=== Your goal ===
The answer must consist of every line from the data that holds the string "Method".

=== Records shown ===
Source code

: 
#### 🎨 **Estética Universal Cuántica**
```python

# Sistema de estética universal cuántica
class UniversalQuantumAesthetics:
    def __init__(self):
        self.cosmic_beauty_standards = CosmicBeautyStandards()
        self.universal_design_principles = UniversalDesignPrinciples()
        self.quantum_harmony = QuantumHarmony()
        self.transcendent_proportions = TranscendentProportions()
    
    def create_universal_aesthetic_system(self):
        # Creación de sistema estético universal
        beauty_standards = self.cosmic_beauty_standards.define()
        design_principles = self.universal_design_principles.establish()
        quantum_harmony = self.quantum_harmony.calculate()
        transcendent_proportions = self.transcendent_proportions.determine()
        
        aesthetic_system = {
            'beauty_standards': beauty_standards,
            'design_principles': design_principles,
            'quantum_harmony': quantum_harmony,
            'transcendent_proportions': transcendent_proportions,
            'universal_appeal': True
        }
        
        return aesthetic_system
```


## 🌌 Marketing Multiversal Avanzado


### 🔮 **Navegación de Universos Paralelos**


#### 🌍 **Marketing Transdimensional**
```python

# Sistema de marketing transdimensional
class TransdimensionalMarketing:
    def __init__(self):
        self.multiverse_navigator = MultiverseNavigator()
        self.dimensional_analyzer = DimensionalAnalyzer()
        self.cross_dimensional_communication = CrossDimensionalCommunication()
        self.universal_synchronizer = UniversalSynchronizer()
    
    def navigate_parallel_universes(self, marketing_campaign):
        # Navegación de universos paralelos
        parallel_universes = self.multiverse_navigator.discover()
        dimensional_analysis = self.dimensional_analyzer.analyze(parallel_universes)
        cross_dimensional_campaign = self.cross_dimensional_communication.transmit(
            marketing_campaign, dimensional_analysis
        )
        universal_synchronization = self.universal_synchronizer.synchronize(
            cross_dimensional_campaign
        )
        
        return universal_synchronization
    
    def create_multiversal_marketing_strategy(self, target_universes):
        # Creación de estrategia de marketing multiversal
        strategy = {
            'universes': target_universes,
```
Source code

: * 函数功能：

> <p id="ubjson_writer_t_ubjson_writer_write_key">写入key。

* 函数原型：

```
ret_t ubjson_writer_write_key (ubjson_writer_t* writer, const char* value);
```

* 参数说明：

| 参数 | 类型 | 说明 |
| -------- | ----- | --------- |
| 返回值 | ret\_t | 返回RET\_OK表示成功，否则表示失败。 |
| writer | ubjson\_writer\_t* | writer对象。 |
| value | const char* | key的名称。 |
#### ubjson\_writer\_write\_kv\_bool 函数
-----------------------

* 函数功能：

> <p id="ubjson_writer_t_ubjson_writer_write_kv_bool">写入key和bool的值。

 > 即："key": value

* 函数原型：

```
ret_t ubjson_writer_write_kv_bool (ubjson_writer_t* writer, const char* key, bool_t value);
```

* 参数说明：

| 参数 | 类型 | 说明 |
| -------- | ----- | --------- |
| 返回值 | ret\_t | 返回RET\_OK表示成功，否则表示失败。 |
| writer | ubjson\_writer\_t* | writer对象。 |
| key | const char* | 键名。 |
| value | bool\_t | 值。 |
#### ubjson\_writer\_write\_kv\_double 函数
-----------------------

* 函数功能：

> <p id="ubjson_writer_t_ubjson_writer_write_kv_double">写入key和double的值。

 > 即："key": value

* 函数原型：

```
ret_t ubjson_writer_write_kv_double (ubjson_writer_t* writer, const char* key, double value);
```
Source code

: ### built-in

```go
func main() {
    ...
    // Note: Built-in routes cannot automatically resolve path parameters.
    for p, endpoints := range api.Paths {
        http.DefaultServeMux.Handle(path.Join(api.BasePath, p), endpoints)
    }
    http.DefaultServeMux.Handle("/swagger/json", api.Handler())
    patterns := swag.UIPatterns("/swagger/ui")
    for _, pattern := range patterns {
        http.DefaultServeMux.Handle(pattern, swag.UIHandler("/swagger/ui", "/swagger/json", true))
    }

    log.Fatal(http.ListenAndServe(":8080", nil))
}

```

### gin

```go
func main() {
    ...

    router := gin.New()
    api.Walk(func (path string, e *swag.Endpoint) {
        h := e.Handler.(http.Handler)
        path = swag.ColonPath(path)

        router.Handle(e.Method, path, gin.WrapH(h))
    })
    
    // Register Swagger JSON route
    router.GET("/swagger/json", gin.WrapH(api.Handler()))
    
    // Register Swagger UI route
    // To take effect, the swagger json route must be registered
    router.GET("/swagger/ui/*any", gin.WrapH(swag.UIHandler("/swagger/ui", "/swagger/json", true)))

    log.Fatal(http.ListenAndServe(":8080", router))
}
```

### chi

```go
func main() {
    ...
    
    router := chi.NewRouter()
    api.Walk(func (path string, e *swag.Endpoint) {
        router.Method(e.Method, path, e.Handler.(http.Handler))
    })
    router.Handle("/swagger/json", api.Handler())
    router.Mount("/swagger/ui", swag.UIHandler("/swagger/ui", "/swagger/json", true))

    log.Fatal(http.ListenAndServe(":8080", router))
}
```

=== Your response ===
        router.Handle(e.Method, path, gin.WrapH(h))
        router.Method(e.Method, path, e.Handler.(http.Handler))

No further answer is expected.